Very little is known about the following years. It is certain that he was in Stuttgart from about 2008, where he began to experiment with pixels on canvas. He quickly discovered that colors applied in this way lost none of their luster, even after a long time, and that his works were thus far more durable than with conventional canvas painting.

"Moving Piet" - The copist first work.

Then, from 2013, his first works gradually appeared, but he exhibited them only sporadically in public. Largely unnoticed by the rest of the art world, his digital debut work "Moving Piet" was enthusiastically received by the audience at a Young Digital Artists convention in Stuttgart's Römerkastell in 2014. Still based on Adobe's After Effects, Nico Franz already shows here the goal he has consistently pursued from now on, not only to transform his art into digital modernity, but also, and from today's perspective almost exclusively, the art of those who came before him. Copy and reinterpretation become his main motif from now on.

Nico Franz

1981 Cottbus, DE

Moving Piet, 2014

Animation on Aftereffects

The discovery of the Monas

If "Moving Piet" still represented the animation of a static model, he refused to continue on the path of movement and initially sought the smallest common element of all his previous works as the basis for his future work. He finally recognized it in the beginning of any painterly action, the monas, the point on the canvas itself. Starting in 2014, he produced a series of works in pixels on canvas, stylistically probably intended to recall Andy Warhol, but more consistent in their randomness and thus even freer for misinterpretation. This form of expression typified by mechanical randomness was from now on the basis of his art, because "if it [art] is free of any subjective selection and only due to chance itself, only then is this my work truly perfect".

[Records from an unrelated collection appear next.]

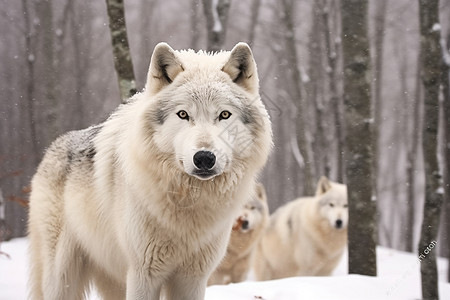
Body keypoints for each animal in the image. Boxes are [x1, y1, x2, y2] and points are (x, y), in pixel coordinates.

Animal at [29, 42, 274, 300]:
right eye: (183, 114)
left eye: (224, 114)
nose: (204, 158)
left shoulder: (193, 279)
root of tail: (52, 147)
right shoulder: (144, 274)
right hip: (62, 277)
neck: (188, 204)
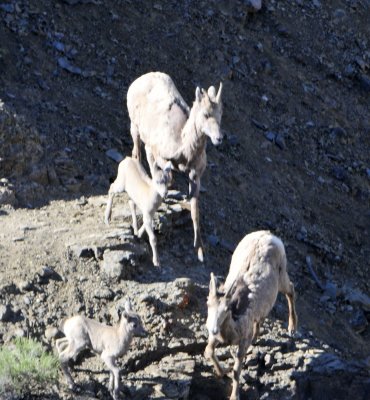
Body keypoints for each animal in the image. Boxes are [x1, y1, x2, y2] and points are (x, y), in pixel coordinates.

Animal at [125, 72, 224, 262]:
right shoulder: (156, 156)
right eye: (206, 114)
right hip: (135, 129)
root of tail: (141, 79)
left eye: (220, 114)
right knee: (136, 153)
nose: (219, 138)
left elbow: (195, 210)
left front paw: (200, 251)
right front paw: (139, 232)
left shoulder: (195, 176)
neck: (182, 147)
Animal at [205, 230, 298, 400]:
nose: (213, 329)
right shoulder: (216, 338)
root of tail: (269, 234)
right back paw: (257, 338)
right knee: (261, 316)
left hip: (282, 274)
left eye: (226, 309)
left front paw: (235, 396)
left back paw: (292, 328)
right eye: (208, 304)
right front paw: (222, 372)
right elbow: (208, 351)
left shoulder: (243, 341)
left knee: (291, 289)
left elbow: (236, 371)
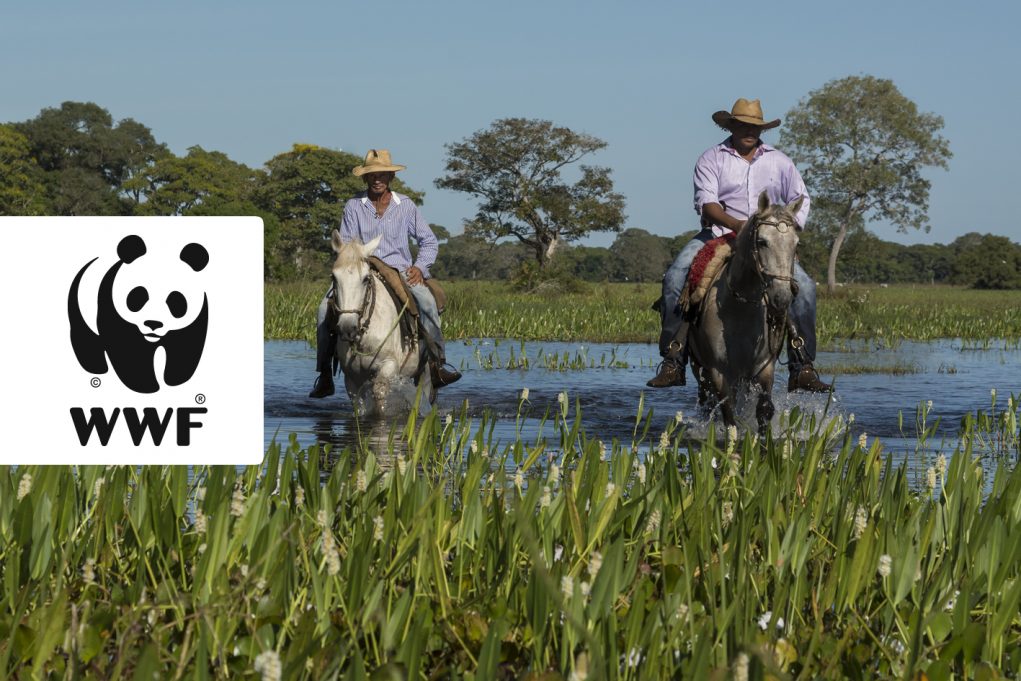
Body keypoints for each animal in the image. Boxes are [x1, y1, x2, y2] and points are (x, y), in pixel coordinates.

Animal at [324, 230, 432, 416]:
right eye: (334, 277)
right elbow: (358, 404)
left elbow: (379, 394)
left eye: (366, 279)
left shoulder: (388, 366)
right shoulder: (351, 379)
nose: (347, 328)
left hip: (424, 373)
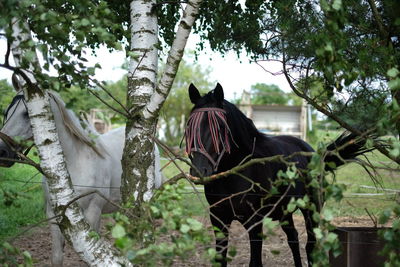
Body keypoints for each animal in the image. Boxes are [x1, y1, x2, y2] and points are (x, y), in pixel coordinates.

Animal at [0, 91, 162, 266]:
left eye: (26, 113)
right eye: (6, 113)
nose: (2, 151)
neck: (75, 162)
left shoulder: (92, 211)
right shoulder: (54, 215)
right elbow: (57, 257)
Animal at [186, 84, 370, 267]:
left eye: (219, 127)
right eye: (189, 126)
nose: (198, 171)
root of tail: (314, 153)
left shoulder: (254, 222)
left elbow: (255, 261)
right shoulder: (219, 219)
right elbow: (220, 259)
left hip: (312, 208)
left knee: (310, 246)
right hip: (284, 211)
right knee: (293, 238)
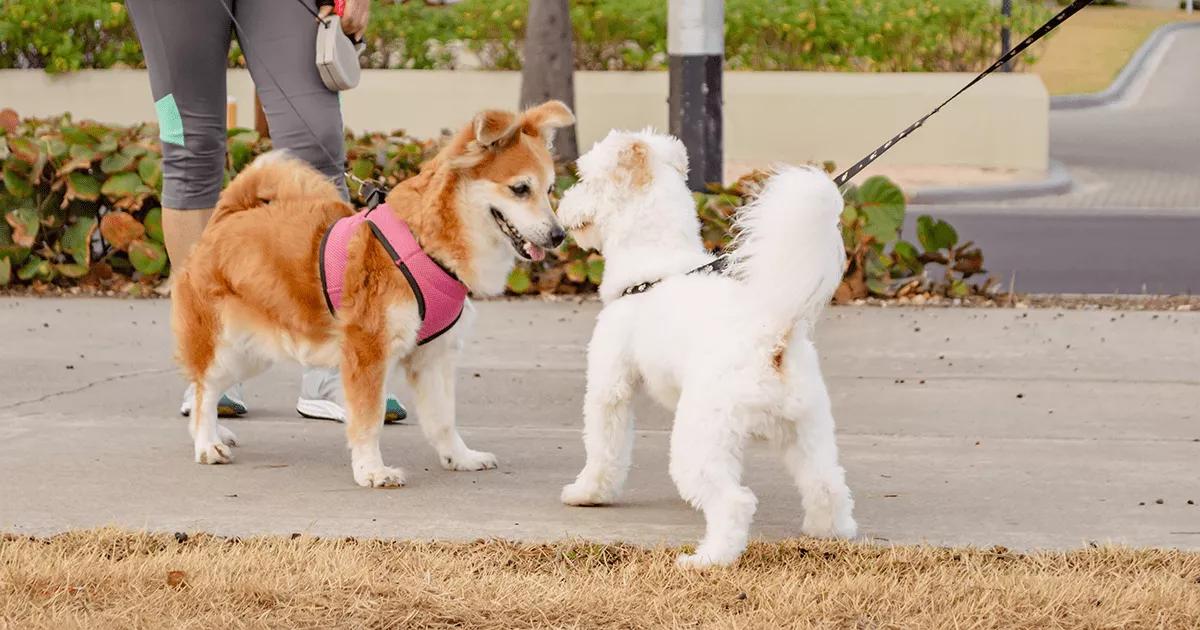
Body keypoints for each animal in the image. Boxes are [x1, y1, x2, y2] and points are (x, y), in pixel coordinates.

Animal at [172, 102, 576, 487]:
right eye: (520, 189)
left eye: (550, 190)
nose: (559, 235)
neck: (424, 243)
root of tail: (226, 217)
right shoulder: (368, 351)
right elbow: (369, 419)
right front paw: (371, 470)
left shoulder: (433, 357)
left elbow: (443, 419)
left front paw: (460, 458)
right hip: (225, 345)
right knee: (204, 389)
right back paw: (207, 443)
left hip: (253, 352)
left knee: (209, 388)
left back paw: (215, 432)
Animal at [556, 130, 859, 566]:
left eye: (586, 179)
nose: (559, 208)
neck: (655, 264)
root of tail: (772, 341)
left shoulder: (608, 387)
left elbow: (603, 448)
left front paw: (587, 493)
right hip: (807, 429)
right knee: (827, 483)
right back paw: (831, 533)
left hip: (699, 439)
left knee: (735, 502)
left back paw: (708, 559)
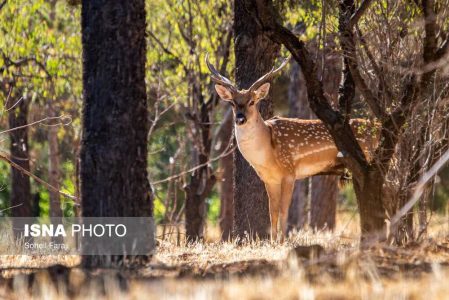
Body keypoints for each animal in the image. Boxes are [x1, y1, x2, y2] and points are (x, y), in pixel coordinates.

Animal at [206, 56, 378, 243]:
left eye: (252, 102)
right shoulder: (269, 179)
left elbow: (283, 209)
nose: (240, 118)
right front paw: (273, 241)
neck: (267, 155)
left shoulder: (290, 171)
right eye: (232, 103)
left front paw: (283, 240)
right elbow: (272, 211)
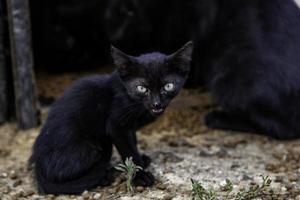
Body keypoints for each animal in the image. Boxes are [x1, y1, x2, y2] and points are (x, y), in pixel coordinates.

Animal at [29, 41, 193, 195]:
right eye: (142, 88)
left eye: (168, 86)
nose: (156, 104)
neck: (130, 98)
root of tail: (38, 168)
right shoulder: (116, 127)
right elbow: (129, 151)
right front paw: (140, 175)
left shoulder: (129, 128)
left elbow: (133, 142)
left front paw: (140, 162)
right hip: (95, 146)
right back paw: (104, 177)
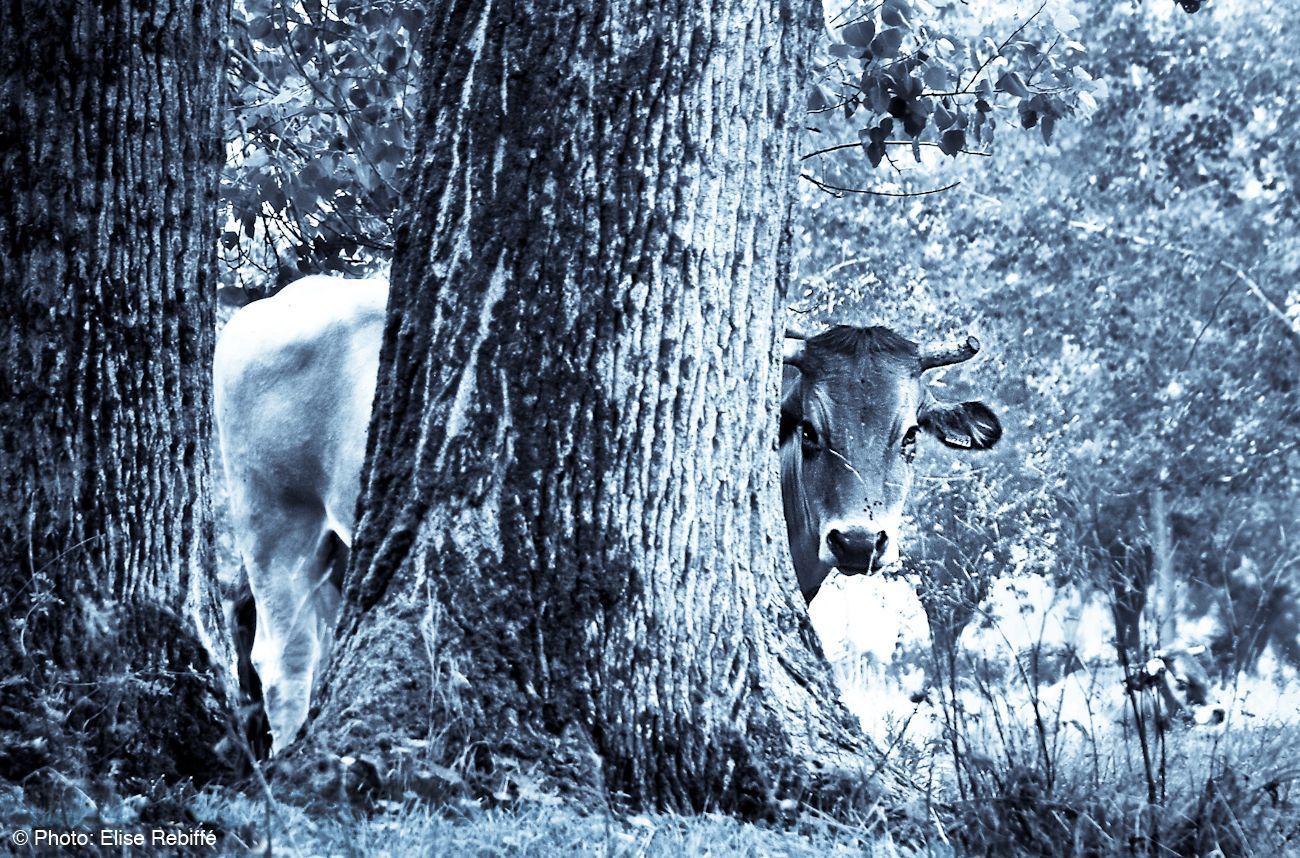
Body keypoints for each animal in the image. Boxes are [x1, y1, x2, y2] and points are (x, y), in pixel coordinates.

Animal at [216, 278, 1002, 753]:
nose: (861, 539)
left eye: (910, 434)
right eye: (809, 430)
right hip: (276, 521)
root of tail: (266, 310)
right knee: (282, 657)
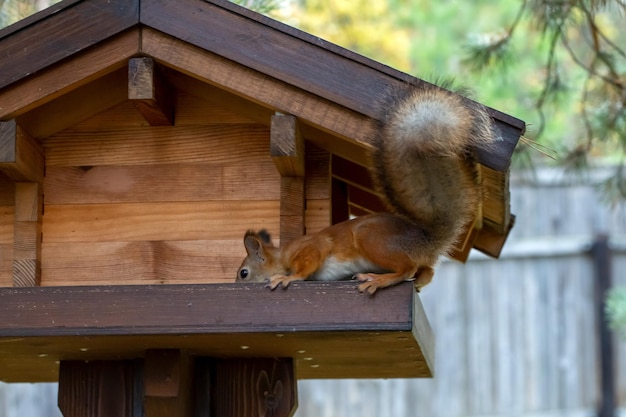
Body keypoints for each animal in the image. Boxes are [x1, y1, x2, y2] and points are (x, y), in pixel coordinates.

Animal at [236, 83, 494, 292]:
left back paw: (377, 280)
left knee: (408, 269)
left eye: (243, 273)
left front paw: (287, 278)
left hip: (371, 239)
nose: (235, 282)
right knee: (426, 271)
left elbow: (307, 266)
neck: (282, 256)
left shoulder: (311, 247)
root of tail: (427, 241)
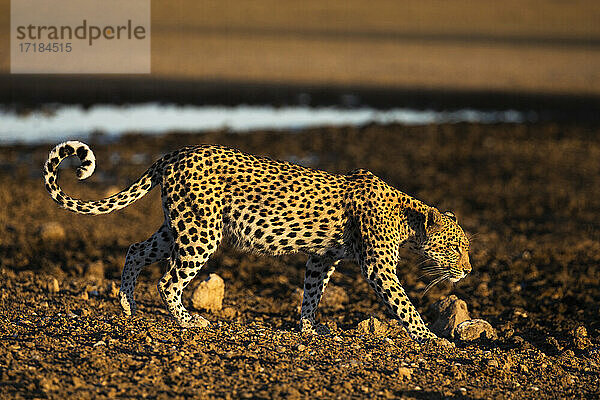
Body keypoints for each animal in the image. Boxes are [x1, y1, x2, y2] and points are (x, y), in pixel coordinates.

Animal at [44, 140, 472, 340]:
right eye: (454, 248)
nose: (467, 271)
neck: (407, 217)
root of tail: (176, 152)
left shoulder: (323, 257)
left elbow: (312, 291)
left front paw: (309, 328)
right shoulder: (379, 267)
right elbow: (405, 306)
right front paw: (432, 339)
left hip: (177, 228)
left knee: (135, 250)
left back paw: (127, 305)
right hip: (201, 234)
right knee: (168, 280)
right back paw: (189, 321)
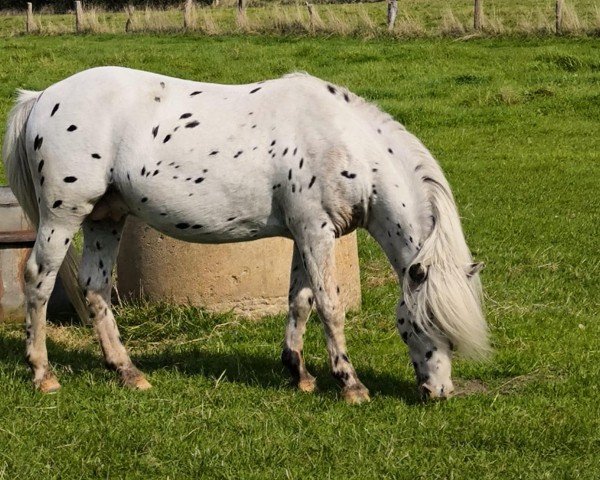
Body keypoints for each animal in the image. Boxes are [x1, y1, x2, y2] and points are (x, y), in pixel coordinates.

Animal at [2, 67, 488, 404]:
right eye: (425, 324)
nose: (439, 392)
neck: (342, 140)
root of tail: (41, 98)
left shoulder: (304, 234)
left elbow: (300, 301)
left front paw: (299, 374)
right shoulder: (316, 232)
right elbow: (329, 306)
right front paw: (351, 385)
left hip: (105, 218)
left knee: (96, 288)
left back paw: (128, 372)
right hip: (64, 216)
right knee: (38, 281)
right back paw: (43, 375)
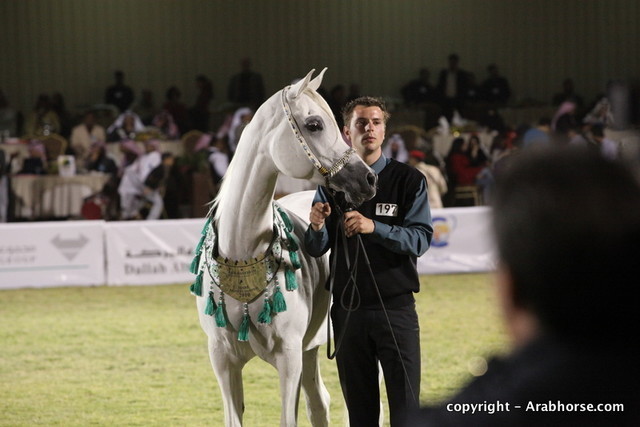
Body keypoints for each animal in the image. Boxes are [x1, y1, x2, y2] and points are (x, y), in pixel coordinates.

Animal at [190, 68, 377, 426]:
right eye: (315, 124)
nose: (368, 178)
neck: (243, 250)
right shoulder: (222, 358)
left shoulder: (288, 358)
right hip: (310, 349)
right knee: (319, 403)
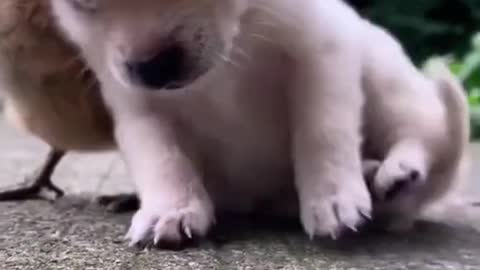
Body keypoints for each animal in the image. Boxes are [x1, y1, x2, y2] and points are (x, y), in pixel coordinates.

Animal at [49, 0, 372, 246]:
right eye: (81, 2)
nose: (153, 68)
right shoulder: (138, 105)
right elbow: (162, 156)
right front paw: (171, 208)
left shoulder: (322, 48)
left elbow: (323, 131)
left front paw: (332, 196)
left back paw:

My art should already be perfect now? No, I am far away from that. The randomness of the selection appears to me as the most imperfect thing.

 

Nico Franz about "The Art of Randomness"

Present

Nico Franz exhibits parts of his complete works in the gallery nicofranz.art all year round.

Honors, prizes and awards

Nico Franz has received countless honors and awards over the years. All nine are listed below:

  • 2000 Branitzer Moon (2006 revoked)
  • 2001 Appointment as a member of the Dark Order aka „Black Cloud“ (Withdrawal 2008)
  • 2005 Grand Prix de Ja-VU de la dansons (2005 revoked)
  • 2007 FranC Cline Memory Award
  • 2011 Golden-Bunker-Price
  • 2015 Cool! Yes! Award
  • 2017 Knight of the Ordo Leonardo
  • 2021 Moonshot Award
  • 2021 Golden spike on large leaf

I award my prizes exclusively to myself. How else could they be objective?